- DVD Cover
- Directed by: Eduardo Sánchez
- Screenplay by: Jamie Nash
- Story by: Eduardo Sánchez Jamie Nash
- Produced by: Robin Cowie Gregg Hale
- Starring: Paul McCarthy-Boyington Brad William Henke Adam Kaufman Michael C. Williams Catherine Mangan James Gammon
- Cinematography: Steve Yedlin
- Edited by: Michael Cronin
- Music by: Tony Cora Exiquio Talavera
- Production company: Haxan Films
- Distributed by: Rogue Pictures
- Release date: December 19, 2006 (U.S.);
- Running time: 88 minutes
- Country: United States
- Language: English

= Altered (2006 film) =

Altered is a 2006 American science fiction horror film directed by Eduardo Sánchez and written by Jamie Nash. It was Sánchez's first solo effort as director, following his co-directing of The Blair Witch Project in 1999.

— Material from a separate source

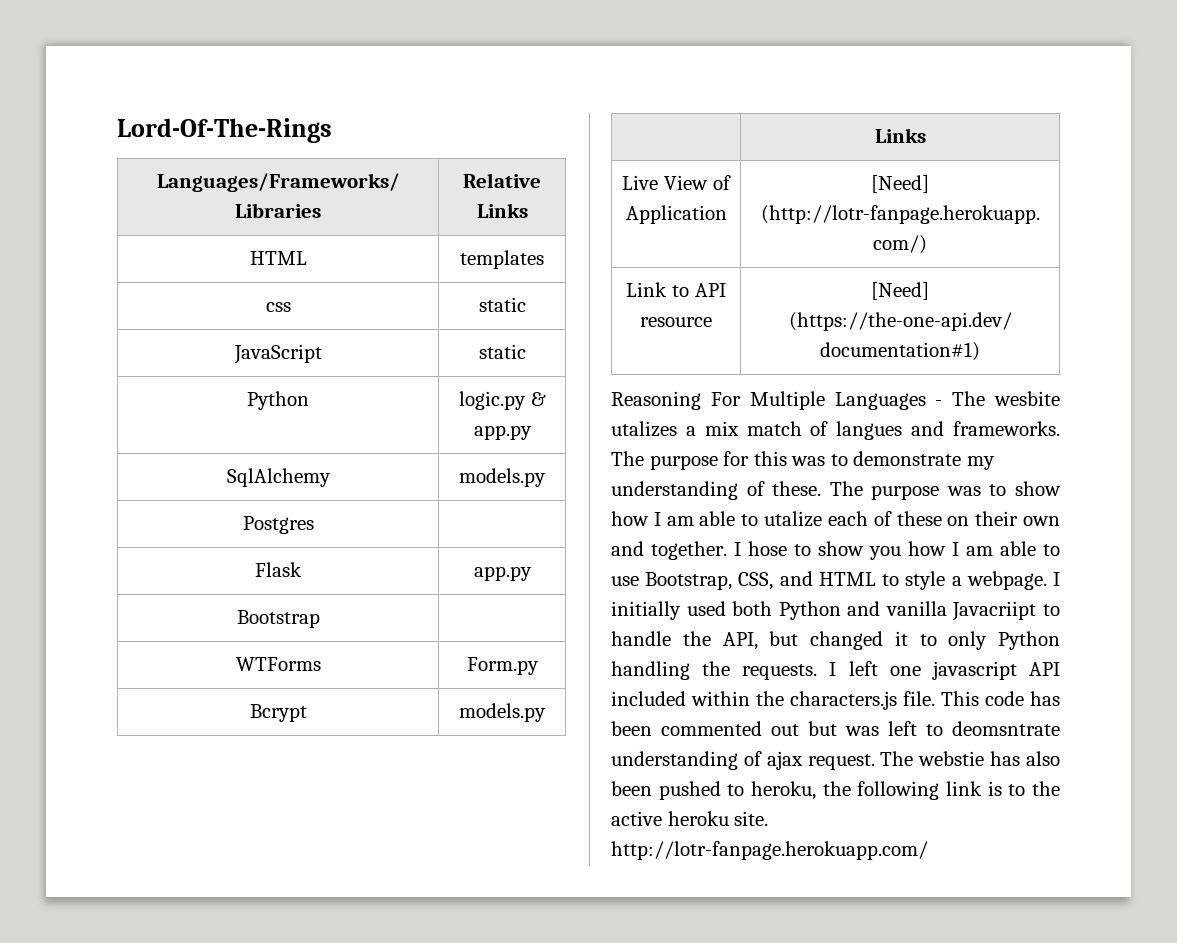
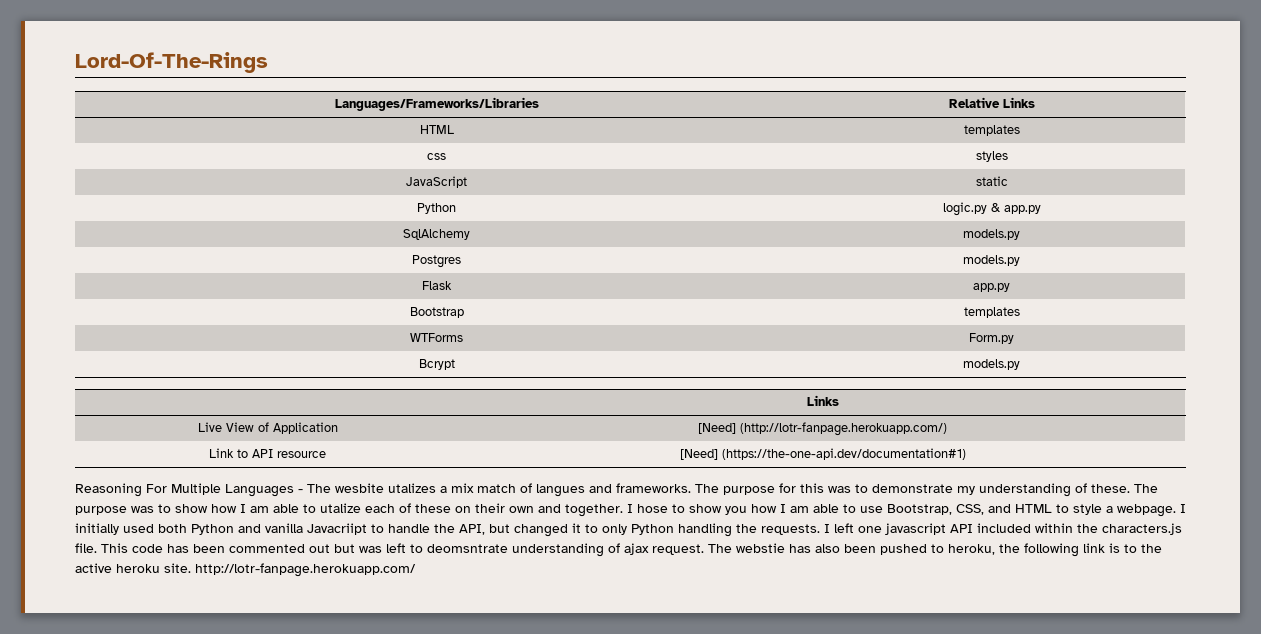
[478,297,526,312] static -> [975,151,1008,162] styles
(314, 525) none -> [963,255,1020,266] models.py
(320, 619) none -> [963,307,1020,318] templates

The plot is an inversion of the standard alien abduction formula, as four men abduct an alien, planning to take revenge on the invading species. In its early stages, the film was titled Probed, and was intended as a comic homage to the work of Sam Raimi and Troma Entertainment.

==Plot==
Altered is the story of four men who seek revenge on aliens, who abducted them and murdered one of their friends many years ago. As is explained via dialogue throughout the film, fifteen years before the events shown in the film, a group of five friends living in a remote American town were captured and experimented on by aliens while on a hunting trip. Only four of the friends returned alive.

The main character (Wyatt) has since distanced himself from his childhood friends and is shown to have decided to live with the past, albeit in apparent constant paranoia. Two of the remaining three characters, however, have been obsessed by revenge and have persuaded the remaining character that this is the correct course of action to take. The story opens with the tracking and subsequent capture of a lone alien—the consequences of which Wyatt and the three friends soon become deeply involved in.

==Cast==
- Paul McCarthy-Boyington as Cody
- Brad William Henke as Duke
- Michael C. Williams as Otis
- Adam Kaufman as Wyatt
- Catherine Mangan as Hope
- James Gammon as Sheriff Tom Herderson
- Joe Unger as Mr. Towne

==Reception==
Critical reception for Altered was mixed; Cinema Crazed gave the film a positive review, praising the "good old fashioned special effects mixed with wicked gore", while Reel Film was more ambivalent, suggesting that the film was "a little too talky for its own good, [but] practically a horror masterpiece when compared to some of its straight-to-video brethren." Roger Moore at the Orlando Sentinel was underwhelmed, reflecting that "too many of the arguments are whispered, too many settings are missing the horrific atmosphere the movie requires," and to Scott Weinberg at DVD Talk the film was "kind of a mixed bag: half chintzy and raw, half interesting and semi-creepy."